GIVEN TEXT —
=-=-=
# This should end the net wrap removal argument



## stack em up

But I doubt it....

http://m.farmandranchguide.com/news/livestock/bale-wrap-should-not-be-a-part-of-your-cattle/article_02790ae8-9d04-11e4-808a-37df40c8c851.html?mobile_touch=true


----------



## carcajou

I always remove the net wrap, just figured everyone else did too.


----------



## swmnhay

I always take it off also.I don't want it in the cattle or the manure spreader or wrapped around bearings.

It amazes me the people that don't take it off.

My vet told me he has never had a issue with netwrap if the netwrap was ground.He told me it passes threw fine.

Leave it on the bale and feed it is a different story.You could have 40-60' of net on a bale and as stupid as a cow is they would sit there and chew away until they had it all.

I know a guy lost 2 calves a few yrs back from a wad of net,he still doesn't take it of the bales.


----------



## mlappin

Take all mine off as well, gets recycled as "heat" in the winter, use it to start brush fires in the summer.


----------



## JMT

Take all mine off (net and twine, sisal and plastic). Have seen sisal get wrapped around a cows foot so tight that it started to cut.

I worry about the small tails/"hairs" of net wrap that stick to a bale when the wrap is froze on a little. Could that small amount cause a problem?


----------



## Vol

I would even be leary of grinding it....I would not want it crapped out on my ground.

Regards, Mike


----------



## Tim/South

I always remove the net wrap. It is easy here where it seldom freezes and no snow.

At first I would cut the net. Then I leaned to grab the tag end and pull it off. Takes less than a minute from the time I leave the tractor seat until back on.

I wonder how a cow eating a roll with the net left on can keep an ear tag?


----------



## IH 1586

I don't understand why people would leave it on. There are so many potential negative effects and no positive ones that I can see.
=-=-=
RECORD EXTRACTS —

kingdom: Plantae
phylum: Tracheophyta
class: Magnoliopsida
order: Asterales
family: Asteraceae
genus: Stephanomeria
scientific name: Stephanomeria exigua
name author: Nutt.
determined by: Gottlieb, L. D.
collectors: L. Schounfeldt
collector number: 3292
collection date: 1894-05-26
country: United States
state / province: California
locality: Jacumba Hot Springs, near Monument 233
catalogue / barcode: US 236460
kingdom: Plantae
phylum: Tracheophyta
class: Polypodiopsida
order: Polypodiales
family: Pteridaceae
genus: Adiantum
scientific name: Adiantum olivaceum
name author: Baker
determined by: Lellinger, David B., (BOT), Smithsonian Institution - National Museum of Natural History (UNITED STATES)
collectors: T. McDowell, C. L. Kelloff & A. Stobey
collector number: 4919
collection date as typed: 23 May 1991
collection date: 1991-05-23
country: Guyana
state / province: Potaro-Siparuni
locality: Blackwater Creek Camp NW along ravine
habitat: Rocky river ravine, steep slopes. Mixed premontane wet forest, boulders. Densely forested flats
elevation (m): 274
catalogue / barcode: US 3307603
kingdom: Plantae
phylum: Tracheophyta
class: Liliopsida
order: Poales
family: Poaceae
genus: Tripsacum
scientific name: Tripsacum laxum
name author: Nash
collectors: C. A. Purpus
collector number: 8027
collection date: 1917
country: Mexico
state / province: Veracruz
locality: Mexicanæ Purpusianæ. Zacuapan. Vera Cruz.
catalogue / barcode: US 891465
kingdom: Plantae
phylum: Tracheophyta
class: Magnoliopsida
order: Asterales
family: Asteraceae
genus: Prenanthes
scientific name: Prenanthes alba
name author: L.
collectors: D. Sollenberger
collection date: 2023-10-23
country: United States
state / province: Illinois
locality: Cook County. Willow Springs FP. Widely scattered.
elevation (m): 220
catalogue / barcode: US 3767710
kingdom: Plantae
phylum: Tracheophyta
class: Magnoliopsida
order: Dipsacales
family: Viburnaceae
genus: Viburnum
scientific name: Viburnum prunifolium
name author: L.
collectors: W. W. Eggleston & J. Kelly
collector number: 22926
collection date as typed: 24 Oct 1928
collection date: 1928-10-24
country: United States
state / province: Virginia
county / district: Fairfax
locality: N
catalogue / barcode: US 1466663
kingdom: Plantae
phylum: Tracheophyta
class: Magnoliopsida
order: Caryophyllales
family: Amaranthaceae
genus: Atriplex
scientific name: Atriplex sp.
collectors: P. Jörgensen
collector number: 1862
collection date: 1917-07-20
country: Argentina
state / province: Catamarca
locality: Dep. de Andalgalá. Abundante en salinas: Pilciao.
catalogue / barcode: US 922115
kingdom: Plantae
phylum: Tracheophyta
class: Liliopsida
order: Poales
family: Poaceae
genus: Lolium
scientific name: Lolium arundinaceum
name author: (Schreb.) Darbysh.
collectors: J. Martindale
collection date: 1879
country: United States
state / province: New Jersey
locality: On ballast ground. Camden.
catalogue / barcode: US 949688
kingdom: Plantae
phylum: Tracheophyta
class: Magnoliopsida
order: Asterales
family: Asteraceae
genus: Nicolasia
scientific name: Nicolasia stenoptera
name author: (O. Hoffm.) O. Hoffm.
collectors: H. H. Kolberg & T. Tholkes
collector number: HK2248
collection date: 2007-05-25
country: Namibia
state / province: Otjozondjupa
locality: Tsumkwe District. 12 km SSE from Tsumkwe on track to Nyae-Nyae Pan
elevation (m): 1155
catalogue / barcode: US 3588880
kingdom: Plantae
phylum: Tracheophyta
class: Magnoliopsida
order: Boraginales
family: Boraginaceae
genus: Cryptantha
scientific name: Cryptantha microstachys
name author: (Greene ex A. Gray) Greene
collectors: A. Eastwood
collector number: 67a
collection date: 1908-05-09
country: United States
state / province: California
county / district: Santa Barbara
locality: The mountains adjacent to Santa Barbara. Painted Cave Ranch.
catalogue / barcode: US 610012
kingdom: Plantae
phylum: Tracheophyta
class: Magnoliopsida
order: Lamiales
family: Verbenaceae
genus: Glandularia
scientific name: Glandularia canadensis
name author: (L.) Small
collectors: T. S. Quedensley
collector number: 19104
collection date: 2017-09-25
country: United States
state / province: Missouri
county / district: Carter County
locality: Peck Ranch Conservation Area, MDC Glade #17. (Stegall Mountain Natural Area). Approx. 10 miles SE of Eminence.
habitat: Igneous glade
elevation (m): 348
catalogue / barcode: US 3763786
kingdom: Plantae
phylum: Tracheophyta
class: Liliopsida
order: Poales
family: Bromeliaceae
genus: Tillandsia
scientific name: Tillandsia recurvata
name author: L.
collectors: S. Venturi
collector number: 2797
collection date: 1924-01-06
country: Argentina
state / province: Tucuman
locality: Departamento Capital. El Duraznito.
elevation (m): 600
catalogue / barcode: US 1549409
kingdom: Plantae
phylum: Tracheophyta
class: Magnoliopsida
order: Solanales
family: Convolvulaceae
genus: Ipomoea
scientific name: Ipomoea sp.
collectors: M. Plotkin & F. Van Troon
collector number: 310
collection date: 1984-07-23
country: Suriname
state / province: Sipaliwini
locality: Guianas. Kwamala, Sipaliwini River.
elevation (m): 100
=-=-=
WHAT YOU WILL DO —
1. Reproduce the passage of the net wrap thread that runs from "I would even" up to and including "until back on.".
2. In the net wrap thread, how long does Tim/South say it takes to pull off the net wrap, counting from leaving the tractor seat until getting back on?

SOLUTIONS TO THE PROBLEMS —
1.
I would even be leary of grinding it....I would not want it crapped out on my ground.

Regards, Mike


----------



## Tim/South

I always remove the net wrap. It is easy here where it seldom freezes and no snow.

At first I would cut the net. Then I leaned to grab the tag end and pull it off. Takes less than a minute from the time I leave the tractor seat until back on.

2. Less than a minute.